Further down the road when cyber-medicine comes about, it will not only be the region, but the whole world, which will compete for the best medical specialists.
As corporate financial consultants William Rees Mogg and James Dale Davidson suggest in their new book, The Sovereign Individual:
"A patient facing the need for an operation in 24 hours or perhaps even 45 minutes could deputise digital assistants to locate the top 10 surgeons worldwide available to perform such a task remotely, review their success rates in similar cases and solicits offers for their particular case from corresponding digital servants.
"All of this can be canvassed in a matter of moments."

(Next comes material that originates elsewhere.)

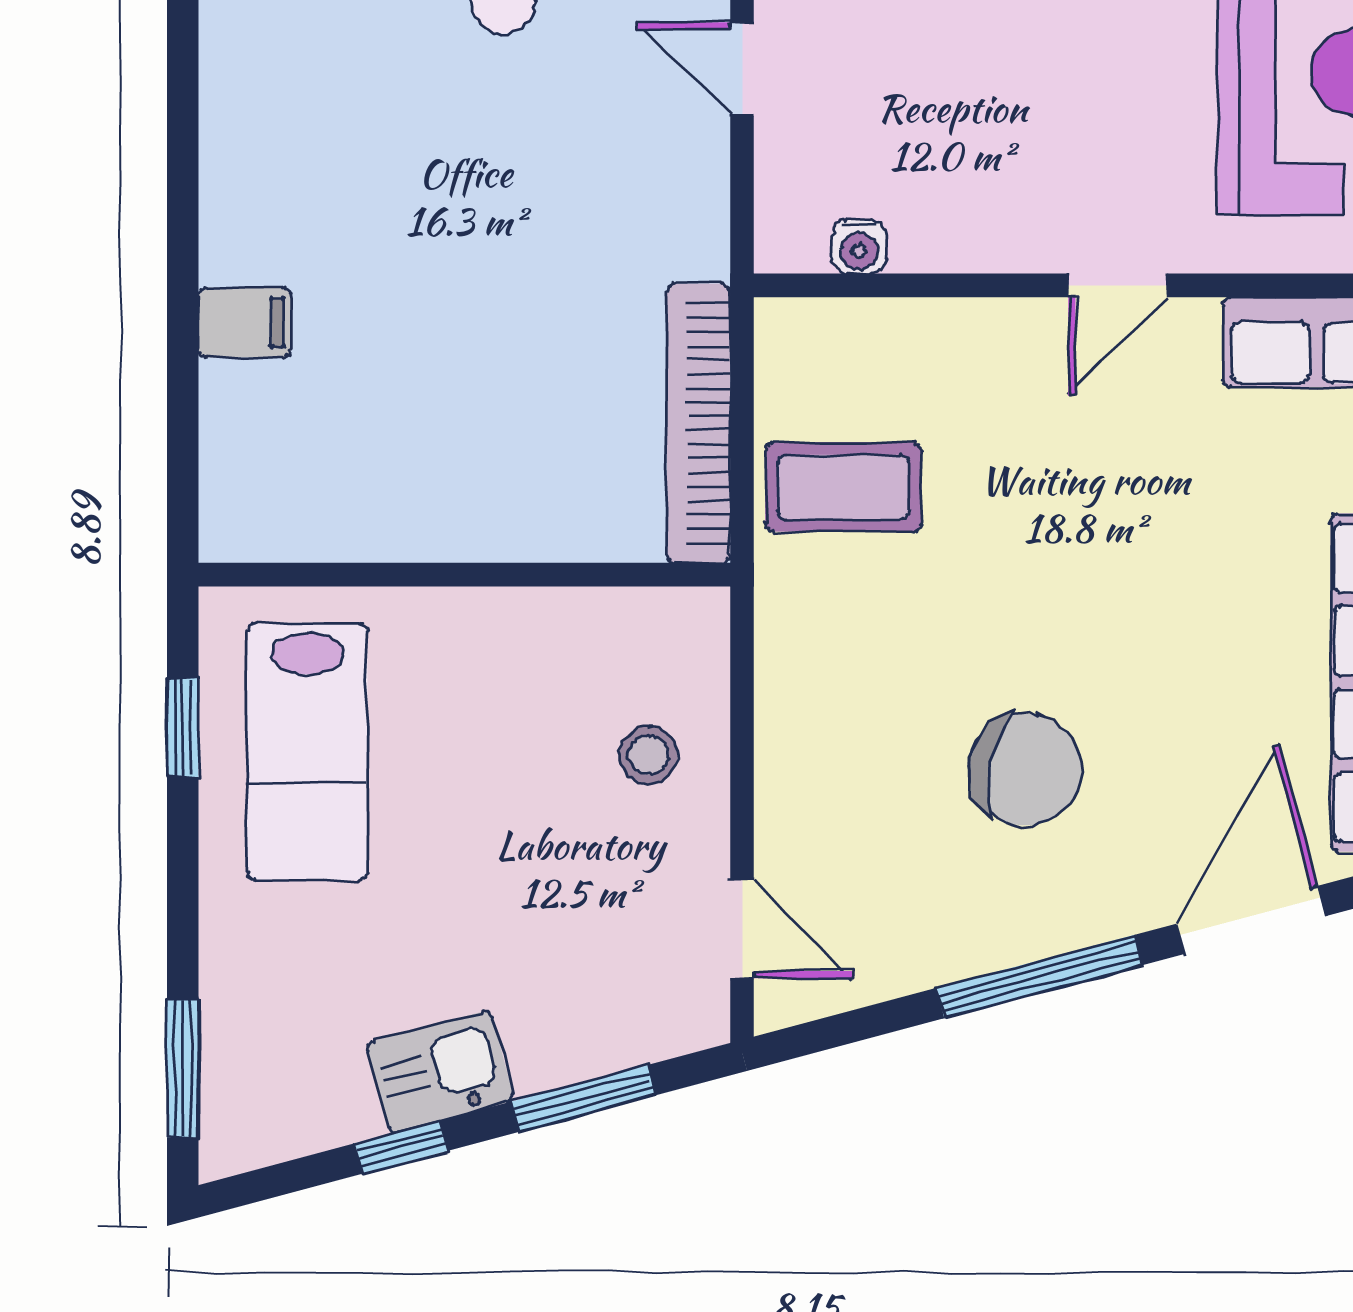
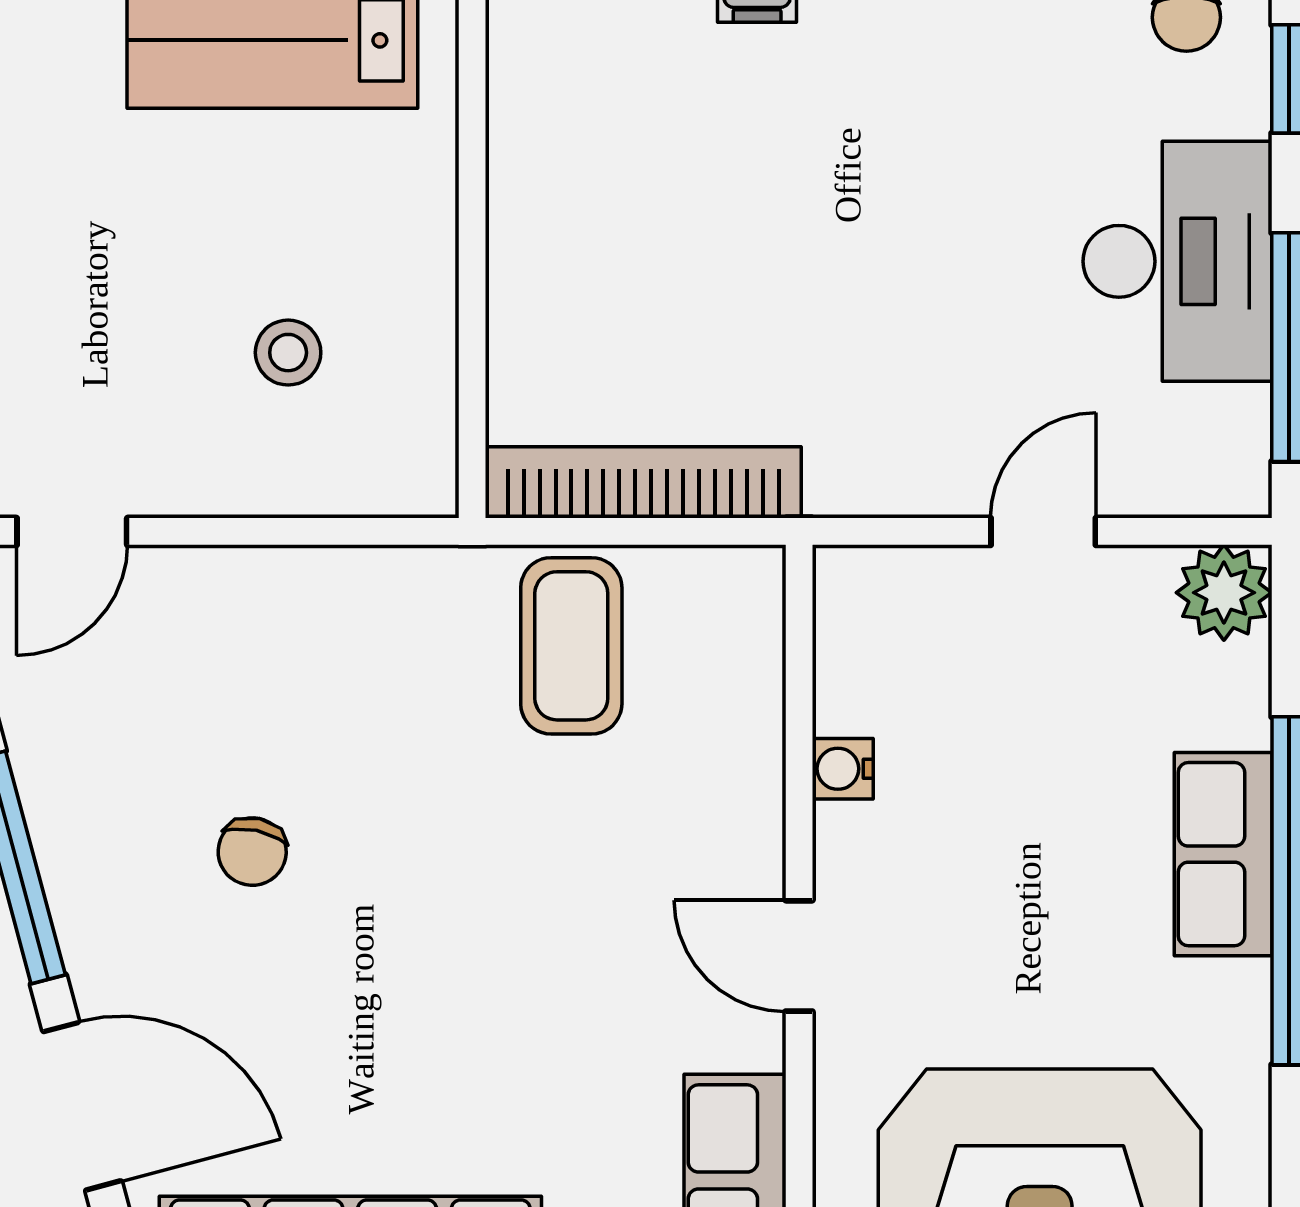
water cooler: (859, 247) -> (843, 769), moved
stool: (649, 755) -> (288, 353), moved
chair: (1025, 769) -> (252, 852), width x0.54, depth x0.54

In this kind of future, a good doctor can choose to live anywhere in the world outside the jurisdiction of any sovereignty that wants to tax him more than what he wishes to pay.
So I say, better that we have our own doctor-entrepreneurs set up successful hospitals here, and remain here, to provide jobs for other doctors and medical workers from both here and the rest of the world. Because ultimately, the larger community will benefit.
Brigadier-General George Yeo, Minister for Information and the Arts, has spoken more than once about the potential intellectual and moral confusion that could come with the exponential growth of new knowledge.
In the post-ideological world where even the leaders of the developed countries have shifted their roles from statesmen to global salesmen, and where commerce and pragmatism rule (see Review Cover Story), the new morality will be that of the market.
It will emphasise the importance of productivity and efficiency. As with the merchants in the Renaissance city-states, trust will be paramount. Be greedy, and you lose the trust of your customers, who will ostracise you and boycott your business.
Because it is the first doctor-run listed company, Raffles Medical Group has to set an example in trust, productivity and efficiency. Everyone is watching, and not just the audit unit in the Ministry of Health. Aspiring young doctor-entrepreneurs will think twice about following in its footsteps, if it does not succeed as both a medical practice as well as a business.
Which will be sad day for Singapore, because we need more of our own doctor-run hospitals and medical institutions, to succeed as a medical hub. If we fail, the biggest losers will not be the highly mobile doctors, but the masses out there, who are just good or average workers, for whose services other countries are unlikely to bid for.
They will be left praying for saints to come to bail them out.